• **Page text**:

Mobile Phones [EU]
Transmitting Equipment / Mobile Phones
There is a 2014 directive on putting radio equipment on the market.  The rules seek to keep pace with the growing number of radio equipment devices and ensure that they do not interfere with each other in respect of essential health and safety requirements. There are additional provisions for market surveillance, to track and monitor products which fail to comply with the essential requirements.
The directive applies to equipment which emits and receive radio waves for locational speed and equivalent purposes and for communication purposes. It accordingly includes mobile phones.
The directive sets out requirements which apply to manufacturers, importers, and distributors. Before products might be put on the market or imported into the EU, they must meet the essential requirements. They seek to protect the health and safety of the persons and domestic animals.

• **Written task A**:
In the text on mobile phones:
(i) In what year was the directive on putting radio equipment on the market issued?
(ii) What kind of device does the text say the directive accordingly includes?
(iii) To which three groups do the directive's requirements apply?
• **Written task B**:
Extend the text on the EU radio equipment directive for mobile phones, picking up after its final sentence.
The listing that comes next is separate material, unrelated to the text on mobile phones.

Stored data
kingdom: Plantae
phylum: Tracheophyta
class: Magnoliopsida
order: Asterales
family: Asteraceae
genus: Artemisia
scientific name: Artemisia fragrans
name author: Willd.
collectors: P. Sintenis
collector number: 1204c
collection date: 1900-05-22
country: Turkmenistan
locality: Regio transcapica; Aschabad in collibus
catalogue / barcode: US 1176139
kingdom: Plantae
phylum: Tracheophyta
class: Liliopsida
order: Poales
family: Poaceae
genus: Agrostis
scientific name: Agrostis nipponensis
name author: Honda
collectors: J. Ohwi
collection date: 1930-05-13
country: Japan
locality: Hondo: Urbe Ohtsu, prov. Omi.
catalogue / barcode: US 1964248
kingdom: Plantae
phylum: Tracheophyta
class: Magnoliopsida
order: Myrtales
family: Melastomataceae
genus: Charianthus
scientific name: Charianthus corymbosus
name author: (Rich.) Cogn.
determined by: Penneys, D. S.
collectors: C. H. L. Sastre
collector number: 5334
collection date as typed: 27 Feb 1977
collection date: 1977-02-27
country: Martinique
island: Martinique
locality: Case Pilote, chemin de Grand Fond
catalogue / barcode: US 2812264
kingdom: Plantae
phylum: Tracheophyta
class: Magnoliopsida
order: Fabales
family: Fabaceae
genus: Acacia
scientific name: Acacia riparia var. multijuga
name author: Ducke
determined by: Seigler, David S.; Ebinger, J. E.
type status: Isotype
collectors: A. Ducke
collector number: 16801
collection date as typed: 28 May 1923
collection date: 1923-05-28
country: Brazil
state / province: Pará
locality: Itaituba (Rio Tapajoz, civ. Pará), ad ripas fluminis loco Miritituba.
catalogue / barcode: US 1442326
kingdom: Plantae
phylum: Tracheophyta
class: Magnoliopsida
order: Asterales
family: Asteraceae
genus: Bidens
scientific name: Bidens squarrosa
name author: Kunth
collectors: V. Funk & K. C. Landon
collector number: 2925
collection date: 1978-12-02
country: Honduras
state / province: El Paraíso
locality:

• **Reply A**:
(i) 2014
(ii) Mobile phones
(iii) Manufacturers, importers, and distributors

• **Reply B**:
There are provisions seeking to protect personal data and provides protection against fraud, access to emergency services and features to assist persons with a disability.
The Commission has been granted powers to require the compatibility to chargers and essential requirements for mobile phones. They may make provision for the Interoperability of radio equipment and accessories.
Further Mobile Phone Measures
A 2012 regulation seeks to boost competition in the market for mobile phone, text messages and internet access while travelling to the EU.
Under EU data roaming rules, there have been reductions in the price caps that are to be paid for roaming services within the EU. Persons travelling outside the EU are to receive a warning text message, email or pop up when they come close to receiving €50 of data downloads or the pre-agreed levels.
Consumers may choose a separate roaming contract before they travel. Consumers should be enabled to compare roaming offers.
From 1st July 2014, roaming customers pay no more than €0.19 per minute to make a call, €0.05 per minute to receive a call, €0.06 to send a text message and €0.20 per megabyte to download the data or browse the internet while travelling within the EU.
An EU directive 2010 seeks to create a framework on the deployment of intelligent transport systems in the field of road transport and interfaces with other modes of transport. The purpose is to speed up responses from emergency services to car crash victims.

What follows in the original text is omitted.